LAMDA-NJU / Deep-Forest

An Efficient, Scalable and Optimized Python Framework for Deep Forest (2021.2.1)
https://deep-forest.readthedocs.io
Other
908 stars 158 forks source link

How to plot roc curve ? #112

Closed simonprovost closed 2 years ago

simonprovost commented 2 years ago

Dear Sir or Madam,

I was hoping you might provide us some guidance on how to visualise the roc curve of a pre-trained Deep Forest model.

For instance:

from sklearn import metrics
from deepforest import CascadeForestClassifier

model = CascadeForestClassifier()
model.load(model_path)
metrics.plot_roc_curve(
                model,
                data_to_predict.drop(class_label, axis=1),
                data_to_predict[class_label],
            )

This did not work. Outputting the following:


[2022-07-11 20:23:44.093] Start to evalute the model:
[2022-07-11 20:23:44.096] Evaluating cascade layer = 0 
[2022-07-11 20:23:52.649] Evaluating cascade layer = 1 
Error: while building the roc curve
Traceback (most recent call last):
  File "/confidential.py", line 206, in plot_roc_curve
    metrics.plot_roc_curve(
  File "/python3.8/site-packages/sklearn/utils/deprecation.py", line 88, in wrapped
    return fun(*args, **kwargs)
  File "/python3.8/site-packages/sklearn/metrics/_plot/roc_curve.py", line 451, in plot_roc_curve
    y_pred, pos_label = _get_response(
  File "/python3.8/site-packages/sklearn/metrics/_plot/base.py", line 103, in _get_response
    pos_label = estimator.classes_[class_idx]
AttributeError: 'CascadeForestClassifier' object has no attribute 'classes_'
``
xuyxu commented 2 years ago

Hi, the classes_ attribute is not reserved in deep forest. To solve your problem, one possible solution is to train a random forest classifier on your dataset, and then ingest its classes_ attribute into the deep forest before calling plot_roc_curve, i.e., model.classes_ = rf.classes_.

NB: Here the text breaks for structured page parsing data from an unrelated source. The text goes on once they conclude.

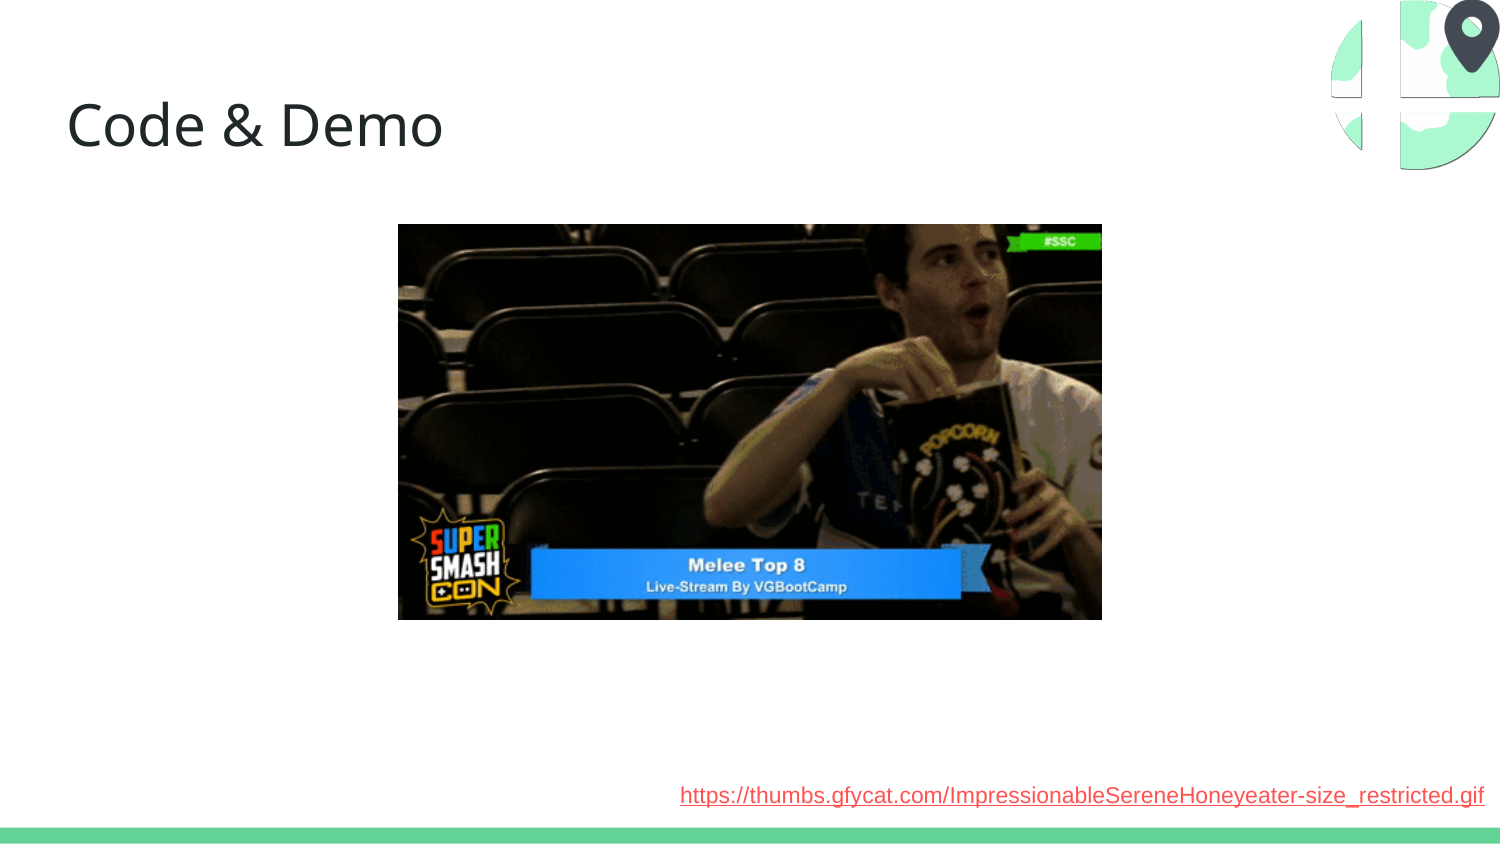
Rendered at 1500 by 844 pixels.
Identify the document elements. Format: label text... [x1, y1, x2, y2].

picture [1329, 0, 1500, 171]
picture [398, 223, 1102, 620]
text_box https://thumbs.gfycat.com/ImpressionableSereneHoneyeater-size_restricted.gif [142, 766, 1500, 828]
title Code & Demo [51, 72, 1324, 167]
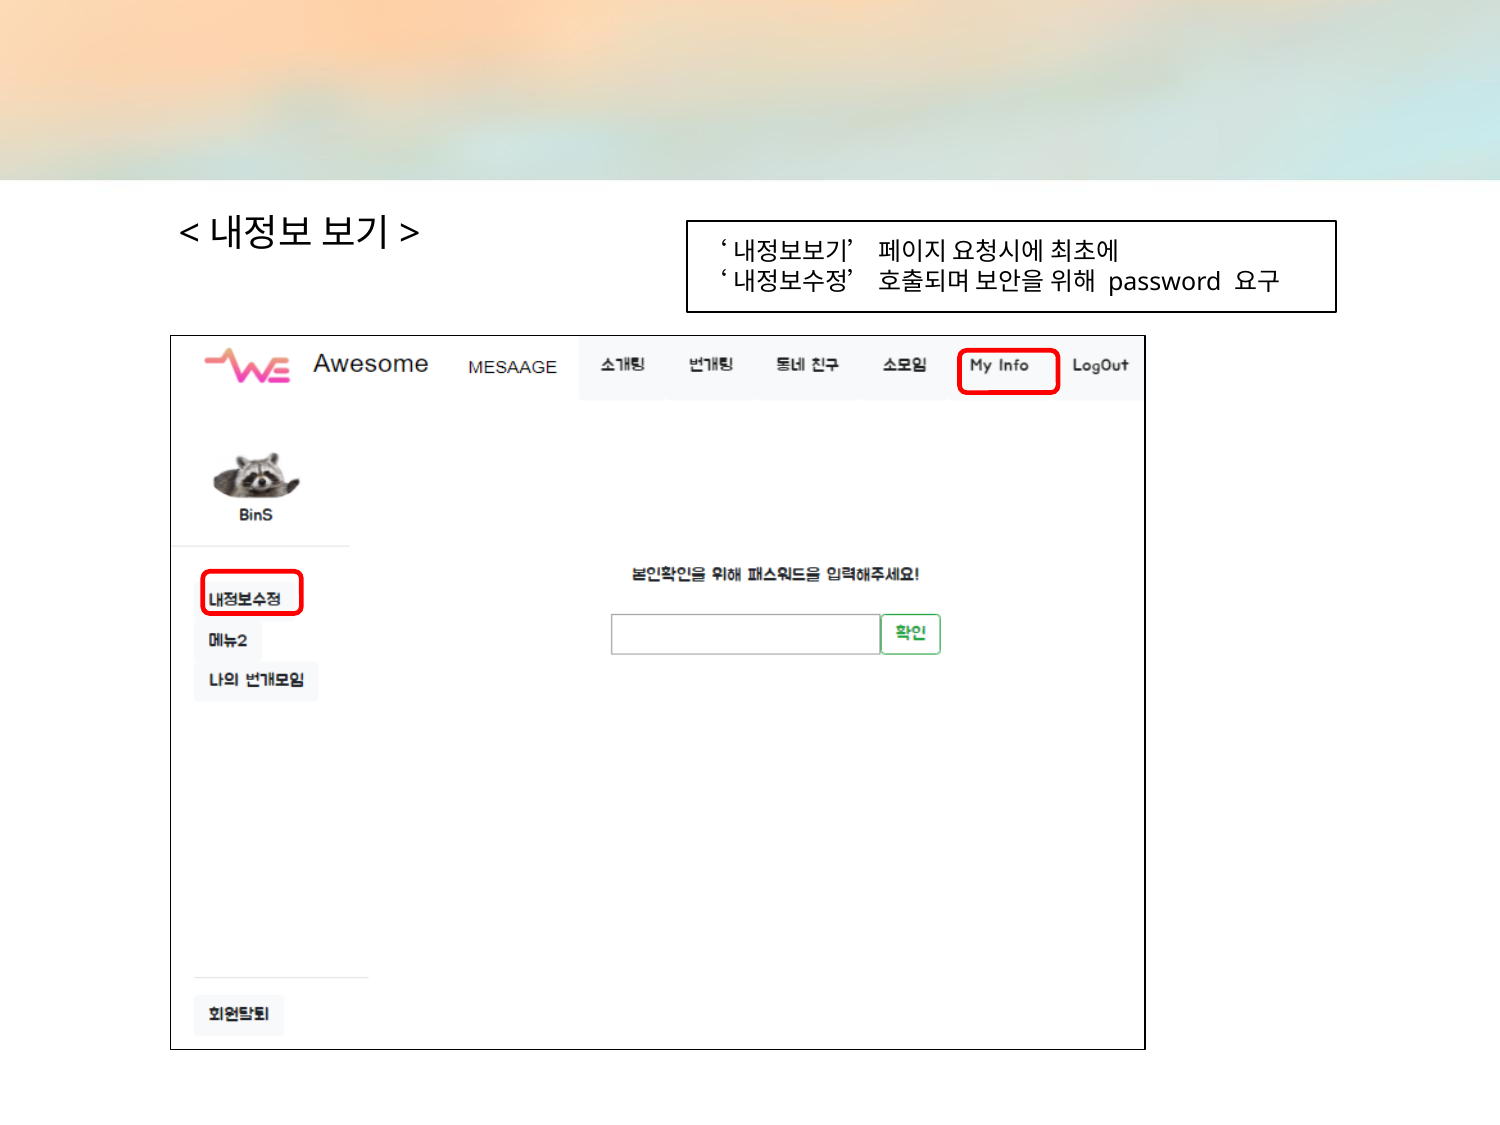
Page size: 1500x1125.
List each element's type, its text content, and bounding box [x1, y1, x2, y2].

text_box <내정보 보기> [163, 193, 1178, 312]
text_box ‘내정보보기’ 페이지 요청시에 최초에 ‘내정보수정’ 호출되며 보안을 위해 password 요구 [687, 220, 1337, 312]
picture [0, 0, 1500, 1125]
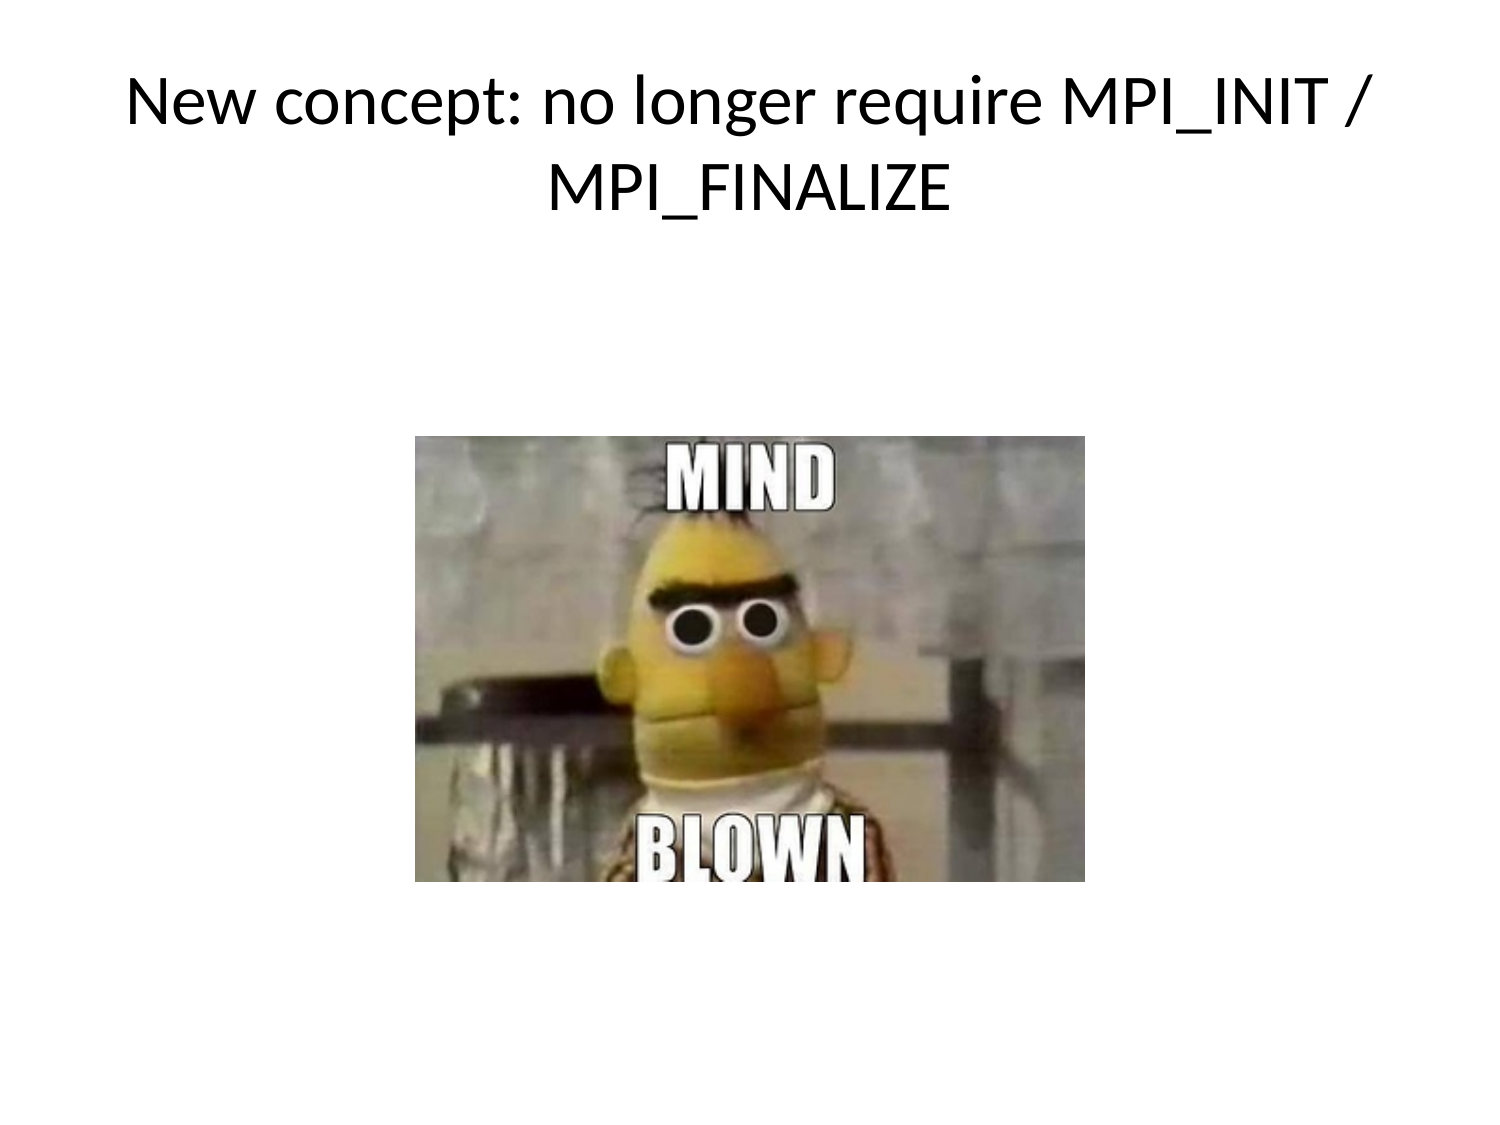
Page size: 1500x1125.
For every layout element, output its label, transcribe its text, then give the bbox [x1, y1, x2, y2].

title New concept: no longer require MPI_INIT / MPI_FINALIZE [75, 45, 1425, 233]
picture [414, 436, 1086, 883]
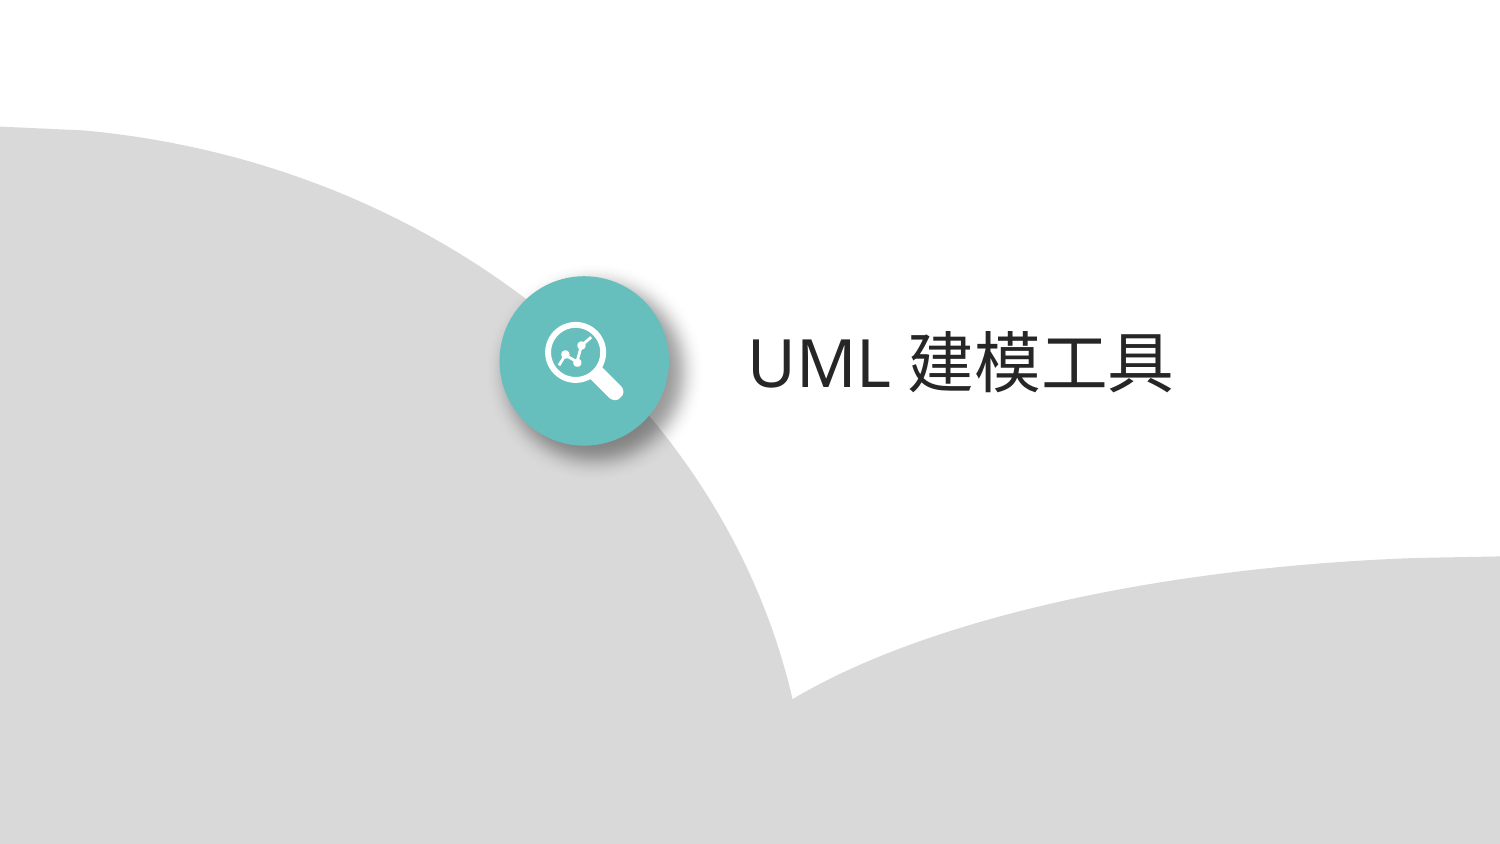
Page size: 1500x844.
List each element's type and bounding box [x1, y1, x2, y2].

text_box [499, 275, 670, 446]
text_box [0, 126, 1500, 844]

simonprovost commented 2 years ago

Amazing @xuyxu ! Thanks for the advice. It's implement ✅

Nevertheless, may I ask why you have not allocated classes_ for the final model? It is odd that, for instance, the AUROC curve is no longer showable. There might be technical reasons for that.

I am closing the issue anyway 🚀

xuyxu commented 2 years ago

For improving the memory efficiency and inference speed, RandomForestClassifer in deep forest is implemented using arguablely the most compact data structure: four numpy arraies representing splitting feature, threshold, child node index, and prediction from leaf nodes, separately. Therefore, there is no room for another attribute classes_.